An encouraging sign for the commercial aviation but clearly the big turning point will be the opening of intercontinental travel. The other looming issue will the size of the business traveller market in the post- COVID era.
Personal and business travel via personal planes is way up. It will be interesting to see if that increase lasts.

Art
 

ngatimozart

Super Moderator
Staff member
Verified Defense Pro
We have had problems with Robinson helicopters crashing in NZ and more than a few deaths have resulted. Most appear to be due to main rotor mast bumping. This article is the result of a Coroners inquest into one such crash which resulted in two fatalities.


In the last weekend we had another Robinson Helicopter crash where the passengers were a bride and groom and a wedding photographer flying out to take some wedding photos between the ceremony and the reception. All survived but have been seriously injured.


There are a few of us around who absolutely refuse to fly in Robinson helicopters because of their poor safety record.
 

ASSAIL

The Bunker Group
Verified Defense Pro
We have had problems with Robinson helicopters crashing in NZ and more than a few deaths have resulted. Most appear to be due to main rotor mast bumping. This article is the result of a Coroners inquest into one such crash which resulted in two fatalities.


In the last weekend we had another Robinson Helicopter crash where the passengers were a bride and groom and a wedding photographer flying out to take some wedding photos between the ceremony and the reception. All survived but have been seriously injured.

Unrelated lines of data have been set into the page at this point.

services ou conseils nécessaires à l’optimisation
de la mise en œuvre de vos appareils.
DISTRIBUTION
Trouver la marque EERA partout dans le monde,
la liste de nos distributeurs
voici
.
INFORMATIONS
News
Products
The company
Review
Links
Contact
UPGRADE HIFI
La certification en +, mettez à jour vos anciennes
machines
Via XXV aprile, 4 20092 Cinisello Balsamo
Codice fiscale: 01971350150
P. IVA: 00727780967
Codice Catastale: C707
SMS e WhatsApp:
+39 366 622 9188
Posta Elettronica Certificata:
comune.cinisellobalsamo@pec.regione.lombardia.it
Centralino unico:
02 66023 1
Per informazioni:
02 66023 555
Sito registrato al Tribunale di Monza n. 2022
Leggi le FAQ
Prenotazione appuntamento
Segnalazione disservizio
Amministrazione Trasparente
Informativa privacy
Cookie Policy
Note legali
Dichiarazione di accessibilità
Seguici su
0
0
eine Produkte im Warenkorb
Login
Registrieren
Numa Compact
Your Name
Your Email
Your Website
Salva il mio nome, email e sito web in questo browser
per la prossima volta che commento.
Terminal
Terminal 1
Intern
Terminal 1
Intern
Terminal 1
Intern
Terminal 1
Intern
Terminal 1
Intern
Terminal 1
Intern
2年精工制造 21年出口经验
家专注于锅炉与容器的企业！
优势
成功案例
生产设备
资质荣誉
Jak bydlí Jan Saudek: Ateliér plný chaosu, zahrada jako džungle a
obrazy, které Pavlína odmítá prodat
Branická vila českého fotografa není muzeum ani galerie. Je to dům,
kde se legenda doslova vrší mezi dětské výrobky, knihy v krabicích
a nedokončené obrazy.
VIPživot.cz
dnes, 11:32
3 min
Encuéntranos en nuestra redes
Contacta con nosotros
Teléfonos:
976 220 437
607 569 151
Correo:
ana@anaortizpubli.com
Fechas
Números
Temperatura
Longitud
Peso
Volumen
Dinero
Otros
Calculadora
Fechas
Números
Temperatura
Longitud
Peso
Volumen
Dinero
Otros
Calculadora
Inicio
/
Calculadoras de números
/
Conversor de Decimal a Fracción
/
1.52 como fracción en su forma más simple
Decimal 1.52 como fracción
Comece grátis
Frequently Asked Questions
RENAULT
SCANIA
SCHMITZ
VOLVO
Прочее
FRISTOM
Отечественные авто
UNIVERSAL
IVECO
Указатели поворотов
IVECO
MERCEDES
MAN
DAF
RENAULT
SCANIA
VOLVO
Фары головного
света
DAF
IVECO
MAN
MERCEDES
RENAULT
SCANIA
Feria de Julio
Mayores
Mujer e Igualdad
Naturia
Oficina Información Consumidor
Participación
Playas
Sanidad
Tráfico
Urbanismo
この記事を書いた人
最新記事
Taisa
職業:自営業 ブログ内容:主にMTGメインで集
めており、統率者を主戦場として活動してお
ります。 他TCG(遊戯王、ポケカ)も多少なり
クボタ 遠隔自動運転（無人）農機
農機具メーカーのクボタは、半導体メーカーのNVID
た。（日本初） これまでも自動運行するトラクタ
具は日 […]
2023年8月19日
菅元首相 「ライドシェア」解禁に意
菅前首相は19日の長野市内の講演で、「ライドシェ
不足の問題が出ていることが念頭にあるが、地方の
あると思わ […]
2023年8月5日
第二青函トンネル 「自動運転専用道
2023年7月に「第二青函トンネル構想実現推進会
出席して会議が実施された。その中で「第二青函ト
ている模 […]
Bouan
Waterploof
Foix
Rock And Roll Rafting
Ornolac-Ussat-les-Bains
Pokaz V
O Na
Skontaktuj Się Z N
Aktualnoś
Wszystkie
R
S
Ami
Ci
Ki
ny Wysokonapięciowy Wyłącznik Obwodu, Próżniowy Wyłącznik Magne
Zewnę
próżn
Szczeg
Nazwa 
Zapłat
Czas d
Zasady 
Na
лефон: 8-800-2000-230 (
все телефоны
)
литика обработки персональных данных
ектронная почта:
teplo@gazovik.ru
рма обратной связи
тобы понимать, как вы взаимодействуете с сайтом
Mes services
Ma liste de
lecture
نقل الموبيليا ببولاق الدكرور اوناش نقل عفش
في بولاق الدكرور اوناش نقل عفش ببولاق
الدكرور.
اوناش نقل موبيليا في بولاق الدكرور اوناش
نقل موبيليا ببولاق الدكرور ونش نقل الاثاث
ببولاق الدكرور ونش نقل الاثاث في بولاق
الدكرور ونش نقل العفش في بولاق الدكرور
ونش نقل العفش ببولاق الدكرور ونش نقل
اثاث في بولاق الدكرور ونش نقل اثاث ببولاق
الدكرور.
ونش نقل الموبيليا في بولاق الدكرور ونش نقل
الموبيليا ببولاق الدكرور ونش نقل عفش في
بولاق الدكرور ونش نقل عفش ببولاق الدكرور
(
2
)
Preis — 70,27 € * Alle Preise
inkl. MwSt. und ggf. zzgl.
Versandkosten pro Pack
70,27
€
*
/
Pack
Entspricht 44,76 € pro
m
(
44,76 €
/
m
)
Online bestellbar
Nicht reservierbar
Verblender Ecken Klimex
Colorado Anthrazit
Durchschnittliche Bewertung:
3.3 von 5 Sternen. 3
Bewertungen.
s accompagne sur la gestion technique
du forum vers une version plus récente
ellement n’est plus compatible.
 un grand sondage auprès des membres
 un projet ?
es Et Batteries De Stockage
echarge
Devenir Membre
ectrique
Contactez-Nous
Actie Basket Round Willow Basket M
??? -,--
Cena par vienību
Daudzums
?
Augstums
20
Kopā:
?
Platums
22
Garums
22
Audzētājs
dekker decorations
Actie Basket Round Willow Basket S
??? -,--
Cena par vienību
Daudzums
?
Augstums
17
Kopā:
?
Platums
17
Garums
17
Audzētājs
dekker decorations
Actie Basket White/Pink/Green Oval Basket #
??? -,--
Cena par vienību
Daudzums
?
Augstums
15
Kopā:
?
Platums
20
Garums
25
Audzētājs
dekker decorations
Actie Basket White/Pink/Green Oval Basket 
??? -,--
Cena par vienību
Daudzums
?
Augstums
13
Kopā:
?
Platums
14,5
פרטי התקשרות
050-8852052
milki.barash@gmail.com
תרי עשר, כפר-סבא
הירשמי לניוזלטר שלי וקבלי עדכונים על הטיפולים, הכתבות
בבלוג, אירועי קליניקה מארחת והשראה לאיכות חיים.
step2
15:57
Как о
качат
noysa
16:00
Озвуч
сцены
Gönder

There are a few of us around who absolutely refuse to fly in Robinson helicopters because of their poor safety record.
A more nuanced appreciation of the Robbo is needed.
I’m a fan and anyone who has seen these used in cattle mustering, buffalo hunting or croc catching would appreciate the incredibly dangerous operations they undertake.
As the linked article suggests, most of the problems lie with the pilots and this unfairly tarnished the aircraft.